Nathaniel M. Glasser, a Member of the Firm in the Employment, Labor & Workforce Management practice, in the firm’s Washington, DC, office, was quoted in the Bloomberg BNA Daily Labor Report, in “‘Microaggressions’ at Work Can Lead to Harassment Lawsuits,” by Jay-Anne B. Casuga. (Read the full version – subscription required.)
Following is an excerpt:
A supervisor asks an Asian employee to help calculate a lunch delivery tip because he should be “good at math.” A manager assumes that a Hispanic worker speaks Spanish and asks her to translate something. A male employee laughs when he overhears two female co-workers discuss football.
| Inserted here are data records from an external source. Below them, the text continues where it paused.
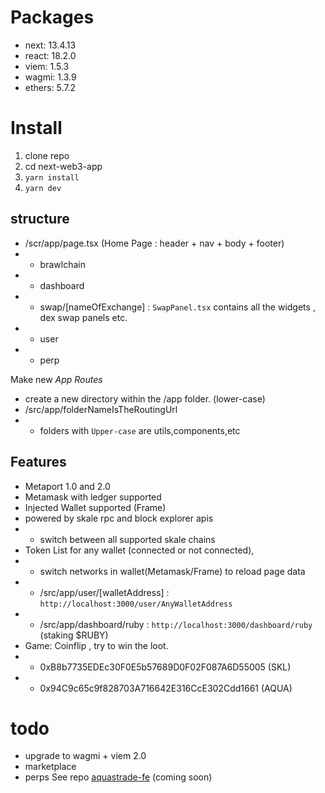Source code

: # Packages

- next: 13.4.13
- react: 18.2.0
- viem: 1.5.3
- wagmi: 1.3.9
- ethers: 5.7.2

# Install

1. clone repo
2. cd next-web3-app
3. `yarn install`
4. `yarn dev`

## structure

- /scr/app/page.tsx (Home Page : header + nav + body + footer)
- - brawlchain
- - dashboard
- - swap/[nameOfExchange] : `SwapPanel.tsx` contains all the widgets , dex swap panels etc.
- - user
- - perp

Make new _App Routes_

- create a new directory within the /app folder. (lower-case)
- /src/app/folderNameIsTheRoutingUrl
- - folders with `Upper-case` are utils,components,etc

## Features

- Metaport 1.0 and 2.0
- Metamask with ledger supported
- Injected Wallet supported (Frame)
- powered by skale rpc and block explorer apis
- - switch between all supported skale chains
- Token List for any wallet (connected or not connected),
- - switch networks in wallet(Metamask/Frame) to reload page data
- - /src/app/user/[walletAddress] : `http://localhost:3000/user/AnyWalletAddress`
- - /src/app/dashboard/ruby : `http://localhost:3000/dashboard/ruby` (staking $RUBY)
- Game: Coinflip , try to win the loot.
- - 0xB8b7735EDEc30F0E5b57689D0F02F087A6D55005 (SKL)
- - 0x94C9c65c9f828703A716642E316CcE302Cdd1661 (AQUA)

# todo
- upgrade to wagmi + viem 2.0
- marketplace
- perps
  See repo [aquastrade-fe](https://github.com/RubyAquaMarine/aquastrade-fe) (coming soon)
These aren’t examples of blatant discrimination based on race, sex, or other characteristics protected by civil rights laws—and may even misguidedly be intended as compliments. But they could land as subtle “microaggressions” stemming from unconscious biases and stereotypes. If they occur frequently enough, microaggressions could lead workers to file harassment lawsuits against their employers.
“It’s possible depending on the nature and the extent of the microaggressions,” said Nathaniel M. Glasser, a management attorney with Epstein Becker Green in Washington. Glasser co-leads the firm’s Health Employment and Labor strategic industry group. “I think what employers first ought to look to is whether the microaggressions are causing a hostile work environment,” he told Bloomberg BNA. …
The word “microaggression” isn’t a legal term. So what is it exactly?
“In today’s lexicon, a microaggression is used to describe a slight, whether intentional or unintentional, against any socially marginalized group or protected group under the law,” Glasser said.